## Task directions
Transcribe the text lines from every row below character for character, and omit the pictures from your answer.

-------- The records --------

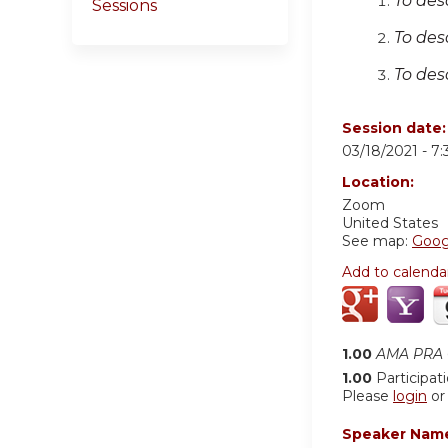
To des
Sessions
To des
To des
Session date
03/18/2021 -
7
Location:
Zoom
United States
See map:
Goog
Add to calenda
1.00
AMA PRA C
1.00
Participat
Please
login
o
Speaker Nam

--------

## Response box
To des
Sessions
To des
To des
Session date
03/18/2021 -
7
Location:
Zoom
United States
See map:
Goog
Add to calenda
1.00
AMA PRA C
1.00
Participat
Please
login
o
Speaker Nam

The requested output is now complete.